Wiest doesn’t make an appearance until 25 minutes into “Five Nights In Maine”’s 82-minute runtime. Until that moment, the film is mildly successful at portraying one man’s grief over the loss of a significant other. Though Fiona’s death happens too quickly for us to register it on an emotional level, Sherwin’s coping mechanisms are effectively familiar. He drinks too much and eats too little, opting to stay cocooned in his home in a state of shock. Shaking him from his melancholy, at least temporarily, is his sister Penelope (Teyonah Parris, doing wonders with an underwritten role).

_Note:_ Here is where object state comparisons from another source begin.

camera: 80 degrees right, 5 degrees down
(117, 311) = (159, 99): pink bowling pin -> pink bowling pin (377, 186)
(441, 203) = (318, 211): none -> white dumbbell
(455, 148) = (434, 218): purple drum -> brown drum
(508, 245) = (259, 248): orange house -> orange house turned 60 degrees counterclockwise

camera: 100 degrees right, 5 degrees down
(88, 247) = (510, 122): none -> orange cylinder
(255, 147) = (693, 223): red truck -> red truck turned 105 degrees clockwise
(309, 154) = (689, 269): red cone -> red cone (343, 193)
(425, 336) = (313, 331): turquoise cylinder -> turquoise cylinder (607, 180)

She successfully gets him off the couch, but his first action item is thinking, “I’ll combat my grief by driving from San Francisco to Maine to see the racist-ass mother-in-law who tried to destroy my marriage! Lord, I’ll feel so much better after some of her abuse!”
Whenever Parris or Perez are onscreen with Oyelowo, “Five Nights in Maine” lets the actors breathe and volley off one another. (Perez has a great, highly inappropriate story about a lighthouse that’s a cross between “The Piano” and “So I Married an Axe Murderer." Oyelowo’s reaction is priceless.) It’s only when Oyelowo interacts with Wiest that the film turns chicken, leaning heavily on dramatic device rather than brutal honesty. Writer/director Maris Curran needed to channel the unflinching eye of “Shoot the Moon”’s Alan Parker in these scenes; she has two excellent actors at her disposal who have the chops to handle the rawness this material warrants.

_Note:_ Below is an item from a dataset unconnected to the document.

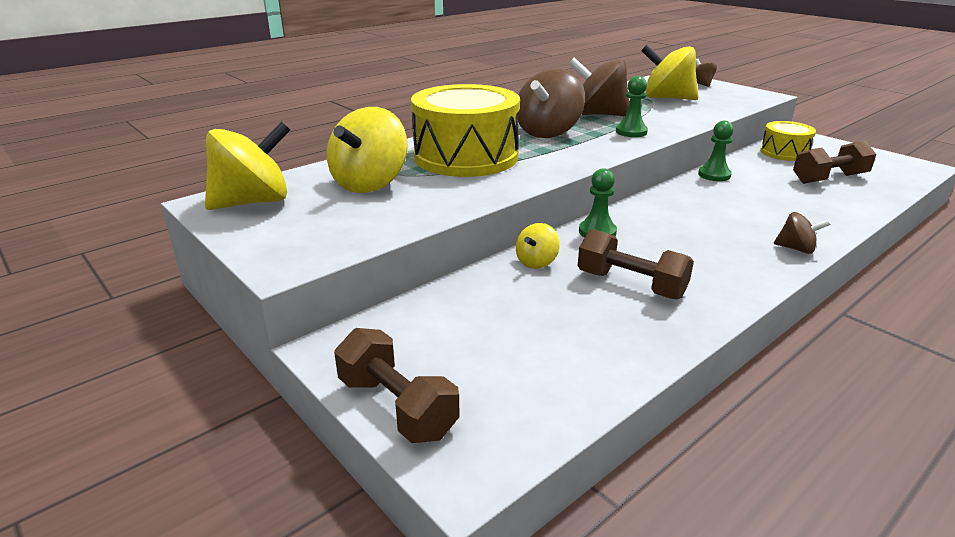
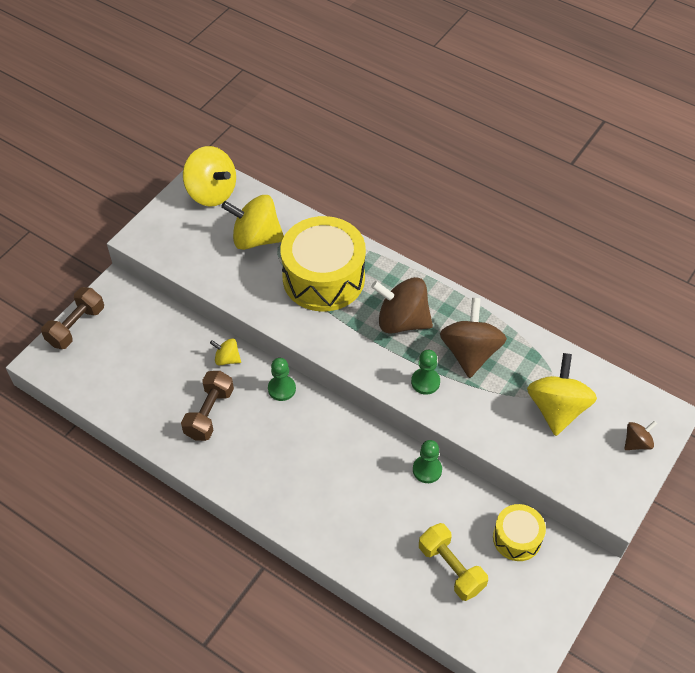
camera: 75 degrees right, 25 degrees up
(796, 249) = (287, 517): brown spinning top -> none
(829, 179) = (451, 568): brown dumbbell -> yellow dumbbell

There’s a much better film out there that deals with the sudden loss of a spouse and the resulting grief that paralyzes the surviving half of the couple. It’s called "Men Don’t Leave," and it features a career best performance by Jessica Lange as a woman coping with the aftermath of being widowed. Like Oyelowo’s Sherwin, Lange has to be dragged back into life, but Paul Brickman’s film isn’t afraid to be uncomfortably blunt and even absurdly funny. Additionally, it contains overwhelming expressions of grief that are as cathartic as anything cinema has to offer. This is the kind of movie Oyelowo, Parris, Perez and Wiest deserve. Unfortunately, they’re stuck in “Five Nights in Maine.”